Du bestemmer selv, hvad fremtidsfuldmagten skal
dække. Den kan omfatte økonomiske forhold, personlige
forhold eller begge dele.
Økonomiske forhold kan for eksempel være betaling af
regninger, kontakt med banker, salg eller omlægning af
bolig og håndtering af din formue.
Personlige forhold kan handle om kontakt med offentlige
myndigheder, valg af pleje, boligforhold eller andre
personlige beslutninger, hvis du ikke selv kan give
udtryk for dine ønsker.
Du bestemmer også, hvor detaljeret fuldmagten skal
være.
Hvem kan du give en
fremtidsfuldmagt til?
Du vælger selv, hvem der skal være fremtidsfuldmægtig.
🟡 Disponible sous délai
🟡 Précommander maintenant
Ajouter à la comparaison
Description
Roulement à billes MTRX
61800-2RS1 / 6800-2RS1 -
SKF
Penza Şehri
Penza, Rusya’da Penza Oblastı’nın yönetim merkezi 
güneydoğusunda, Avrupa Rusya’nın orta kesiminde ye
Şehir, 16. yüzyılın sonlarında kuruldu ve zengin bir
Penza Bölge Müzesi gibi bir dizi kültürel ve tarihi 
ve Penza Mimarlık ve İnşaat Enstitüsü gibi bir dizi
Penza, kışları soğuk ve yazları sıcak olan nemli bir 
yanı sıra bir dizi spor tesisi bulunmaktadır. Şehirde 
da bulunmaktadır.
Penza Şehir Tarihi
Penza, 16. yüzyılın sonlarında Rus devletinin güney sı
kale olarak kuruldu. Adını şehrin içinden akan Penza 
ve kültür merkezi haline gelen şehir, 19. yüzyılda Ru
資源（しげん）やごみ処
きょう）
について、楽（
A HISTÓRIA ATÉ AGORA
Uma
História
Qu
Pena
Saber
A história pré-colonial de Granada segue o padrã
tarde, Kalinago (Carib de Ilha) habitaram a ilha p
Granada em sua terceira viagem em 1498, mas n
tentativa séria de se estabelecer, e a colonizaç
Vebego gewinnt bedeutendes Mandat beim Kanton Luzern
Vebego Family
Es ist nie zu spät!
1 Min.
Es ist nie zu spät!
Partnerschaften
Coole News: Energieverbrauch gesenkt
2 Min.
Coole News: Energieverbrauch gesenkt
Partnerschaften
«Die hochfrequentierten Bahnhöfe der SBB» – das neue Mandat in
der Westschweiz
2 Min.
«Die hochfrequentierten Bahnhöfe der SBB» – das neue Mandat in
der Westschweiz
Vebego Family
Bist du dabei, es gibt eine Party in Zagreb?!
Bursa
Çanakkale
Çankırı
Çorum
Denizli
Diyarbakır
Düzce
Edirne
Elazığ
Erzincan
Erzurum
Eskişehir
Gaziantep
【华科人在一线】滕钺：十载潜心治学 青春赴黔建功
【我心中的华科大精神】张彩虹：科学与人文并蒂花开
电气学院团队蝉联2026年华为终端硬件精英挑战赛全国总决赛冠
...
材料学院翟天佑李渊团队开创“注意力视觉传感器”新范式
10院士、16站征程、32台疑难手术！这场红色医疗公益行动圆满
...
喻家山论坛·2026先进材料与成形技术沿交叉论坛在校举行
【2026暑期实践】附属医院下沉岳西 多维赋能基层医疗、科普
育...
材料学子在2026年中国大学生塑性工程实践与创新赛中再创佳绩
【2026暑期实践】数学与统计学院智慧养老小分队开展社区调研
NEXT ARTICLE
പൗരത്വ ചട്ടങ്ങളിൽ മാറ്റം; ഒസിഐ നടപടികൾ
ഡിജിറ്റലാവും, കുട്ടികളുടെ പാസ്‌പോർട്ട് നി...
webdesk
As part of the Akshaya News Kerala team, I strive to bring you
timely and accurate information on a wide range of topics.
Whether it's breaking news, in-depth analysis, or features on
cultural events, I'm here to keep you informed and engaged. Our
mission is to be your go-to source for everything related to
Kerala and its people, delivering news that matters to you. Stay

● **Work request**: For this exercise, set down all of the entries again word for word.

● **Result**:
Du bestemmer selv, hvad fremtidsfuldmagten skal
dække. Den kan omfatte økonomiske forhold, personlige
forhold eller begge dele.
Økonomiske forhold kan for eksempel være betaling af
regninger, kontakt med banker, salg eller omlægning af
bolig og håndtering af din formue.
Personlige forhold kan handle om kontakt med offentlige
myndigheder, valg af pleje, boligforhold eller andre
personlige beslutninger, hvis du ikke selv kan give
udtryk for dine ønsker.
Du bestemmer også, hvor detaljeret fuldmagten skal
være.
Hvem kan du give en
fremtidsfuldmagt til?
Du vælger selv, hvem der skal være fremtidsfuldmægtig.
🟡 Disponible sous délai
🟡 Précommander maintenant
Ajouter à la comparaison
Description
Roulement à billes MTRX
61800-2RS1 / 6800-2RS1 -
SKF
Penza Şehri
Penza, Rusya’da Penza Oblastı’nın yönetim merkezi 
güneydoğusunda, Avrupa Rusya’nın orta kesiminde ye
Şehir, 16. yüzyılın sonlarında kuruldu ve zengin bir
Penza Bölge Müzesi gibi bir dizi kültürel ve tarihi 
ve Penza Mimarlık ve İnşaat Enstitüsü gibi bir dizi
Penza, kışları soğuk ve yazları sıcak olan nemli bir 
yanı sıra bir dizi spor tesisi bulunmaktadır. Şehirde 
da bulunmaktadır.
Penza Şehir Tarihi
Penza, 16. yüzyılın sonlarında Rus devletinin güney sı
kale olarak kuruldu. Adını şehrin içinden akan Penza 
ve kültür merkezi haline gelen şehir, 19. yüzyılda Ru
資源（しげん）やごみ処
きょう）
について、楽（
A HISTÓRIA ATÉ AGORA
Uma
História
Qu
Pena
Saber
A história pré-colonial de Granada segue o padrã
tarde, Kalinago (Carib de Ilha) habitaram a ilha p
Granada em sua terceira viagem em 1498, mas n
tentativa séria de se estabelecer, e a colonizaç
Vebego gewinnt bedeutendes Mandat beim Kanton Luzern
Vebego Family
Es ist nie zu spät!
1 Min.
Es ist nie zu spät!
Partnerschaften
Coole News: Energieverbrauch gesenkt
2 Min.
Coole News: Energieverbrauch gesenkt
Partnerschaften
«Die hochfrequentierten Bahnhöfe der SBB» – das neue Mandat in
der Westschweiz
2 Min.
«Die hochfrequentierten Bahnhöfe der SBB» – das neue Mandat in
der Westschweiz
Vebego Family
Bist du dabei, es gibt eine Party in Zagreb?!
Bursa
Çanakkale
Çankırı
Çorum
Denizli
Diyarbakır
Düzce
Edirne
Elazığ
Erzincan
Erzurum
Eskişehir
Gaziantep
【华科人在一线】滕钺：十载潜心治学 青春赴黔建功
【我心中的华科大精神】张彩虹：科学与人文并蒂花开
电气学院团队蝉联2026年华为终端硬件精英挑战赛全国总决赛冠
...
材料学院翟天佑李渊团队开创“注意力视觉传感器”新范式
10院士、16站征程、32台疑难手术！这场红色医疗公益行动圆满
...
喻家山论坛·2026先进材料与成形技术沿交叉论坛在校举行
【2026暑期实践】附属医院下沉岳西 多维赋能基层医疗、科普
育...
材料学子在2026年中国大学生塑性工程实践与创新赛中再创佳绩
【2026暑期实践】数学与统计学院智慧养老小分队开展社区调研
NEXT ARTICLE
പൗരത്വ ചട്ടങ്ങളിൽ മാറ്റം; ഒസിഐ നടപടികൾ
ഡിജിറ്റലാവും, കുട്ടികളുടെ പാസ്‌പോർട്ട് നി...
webdesk
As part of the Akshaya News Kerala team, I strive to bring you
timely and accurate information on a wide range of topics.
Whether it's breaking news, in-depth analysis, or features on
cultural events, I'm here to keep you informed and engaged. Our
mission is to be your go-to source for everything related to
Kerala and its people, delivering news that matters to you. Stay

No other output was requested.